Saturday, June 03, 2006

A first class gamble

It's got to be tough being Adam Crozier, glossy chief executive of the Royal Mail. Since the 17th century Royal dictate that every piece of first class mail should "receive first class treatment", he personally sorts through each of the 81 million items posted daily. Rumour has it that Crozier had the swarthy hands of a great ape surgically transplanted on to his supple wrists to better palpate the letters, small packets and parcels, in an illegal backroom operation in the Russian hinterlands. Now, the fecking Guardian takes the long arcing piss of fresh news in reporting that the UK government is preparing to crap up to £1.3bn into Crozier's grubby purse, a foetid effort to resurrect the leaking, palsied dullard that is our postal service.

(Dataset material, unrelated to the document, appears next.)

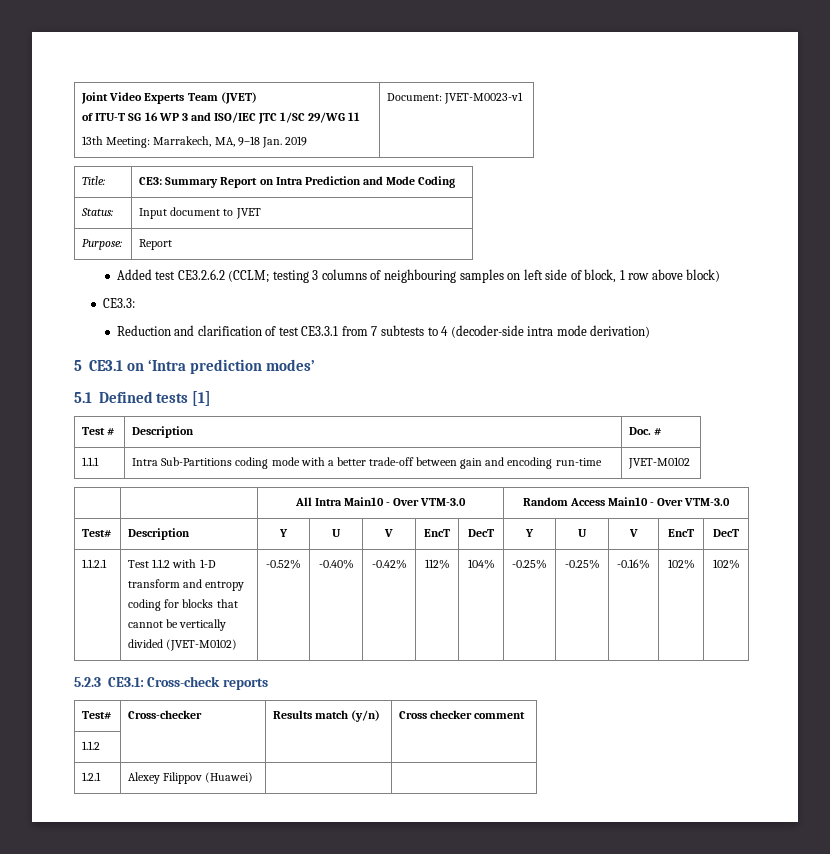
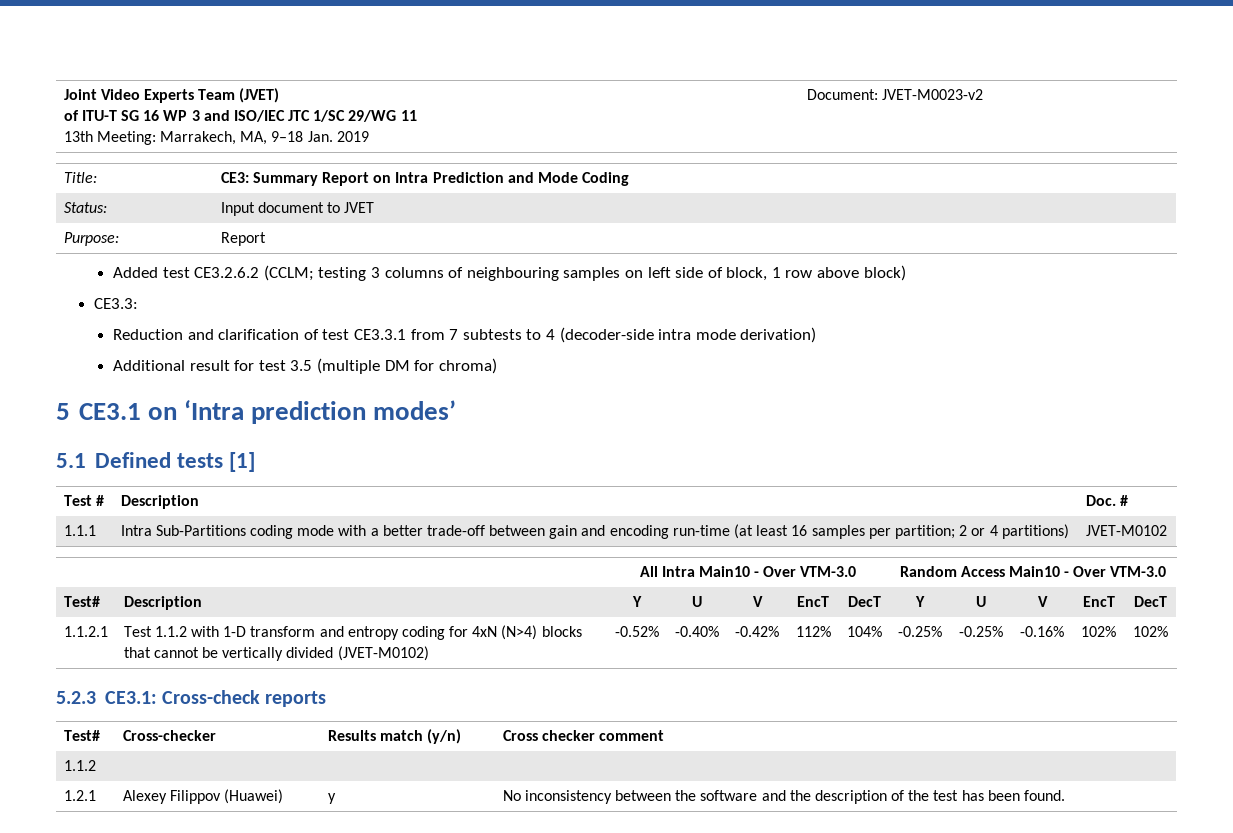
[444,92,524,104] JVET-M0023-v1 -> [881,89,983,100] JVET-M0023-v2
(651, 331) none -> [113,358,497,374] // Additional result for test 3.5 (multiple DM for chroma)
(602, 462) none -> [734,524,1069,539] (at least 16 samples per partition; 2 or 4 partitions)
(180, 603) none -> [472,625,538,640] 4xN (N>4)
(254, 777) | -> [327,793,336,804] [502,790,1066,804] y | No inconsistency between the software and the description of the test has been found.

With the Post Office business losing £111m a year and pension deficits of £5bn, Crozier and his cronies could do worse than to take a butchers at high-gloss tackshack Las Vegas. There, architects like Paul Steelman have spent the past 20 years developing the ideal cash current to keep leisure-suit-wearing gamble bunnies circulating and spending. As the barf trouts at Wired News are warbling, carefully dovetailed retail and casino zones have flipped the dollar spouts to max:

"most new Vegas Strip resorts earn more than half of revenue from nongambling activities: shops, theatres, restaurants and trade shows"

"All well and good", I hear you grumble like sodomised toads, "but how does this make a cock sot of difference?" Oh ye of little faith. What we foresight-mites at Dante's Handcart envision is a Post Office Entertainment multiplex. Picture your urine-stained grandmother, wheeling her hemorrhoids in to collect her pension and then, excitingly, bused on a travellator into a luncheon-lounge-cum-bar-cum-bubble-wrap-emporium. Slightly tipsy on sherry she peruses racks of novelty bargains and loss-leader spangletat, before being encouraged by showgirls and a man wielding a tiger to post said-items to friends and family using, you guessed it, the Royal Mail's own Parcel Force. It makes perfect sense and, frankly, if they don't do it then they deserve a punch in the snatch.